Kanji Nishio (西尾 幹二, Nishio Kanji) was a Japanese intellectual and professor emeritus of literature at the University of Electro-Communications in Tokyo, Japan.

==Life and career==
Nishio was awarded a degree in German literature and a PhD in literature from the University of Tokyo. He translated the works of Friedrich Nietzsche and Arthur Schopenhauer into Japanese and wrote over seventy published works and over thirty translations.

Nishio, who was regarded as a rightist intellectual, was the head of the Japanese Society for History Textbook Reform (新しい歴史教科書を作る会, Atarashii Rekishi Kyokasho wo Tsukuru Kai). This was founded in January 1997 by right-wing scholars and cartoonists to devise a new Japanese history textbook because they considered existing ones to be "self-torturing". Nishio had a wide following in Japan.

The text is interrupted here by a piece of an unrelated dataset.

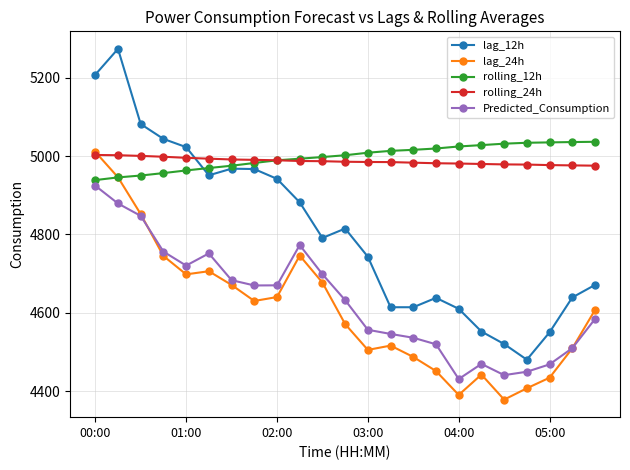

True or false: lag_12h has more than 1 points higher than both neighbors.

True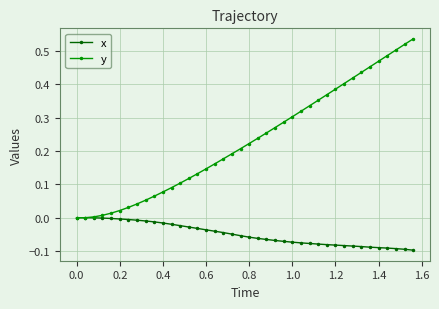

Is this an area chart (filled region under the line)?

No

He was quoted as saying "Why should Japan be the only country that should teach kids -- 12- to 15-year-old kids -- bad things about itself? I think it is ridiculous, and very sad and tragic that Japan cannot write its own patriotic history. We lost the war, and a fantasy was born that by talking bad about yourself, you can strengthen your position. I call that masochistic".

He opposed immigration into Japan because he believed it would cause social disorganisation and threaten social cohesion; the subtitle of one of his works is "foreign workers will destroy Japan". Nishio claimed "This is not necessarily an economic problem. Frankly speaking, it is a problem of ‘cultural defense’".

Nishio died on November 1, 2024, at the age of 89.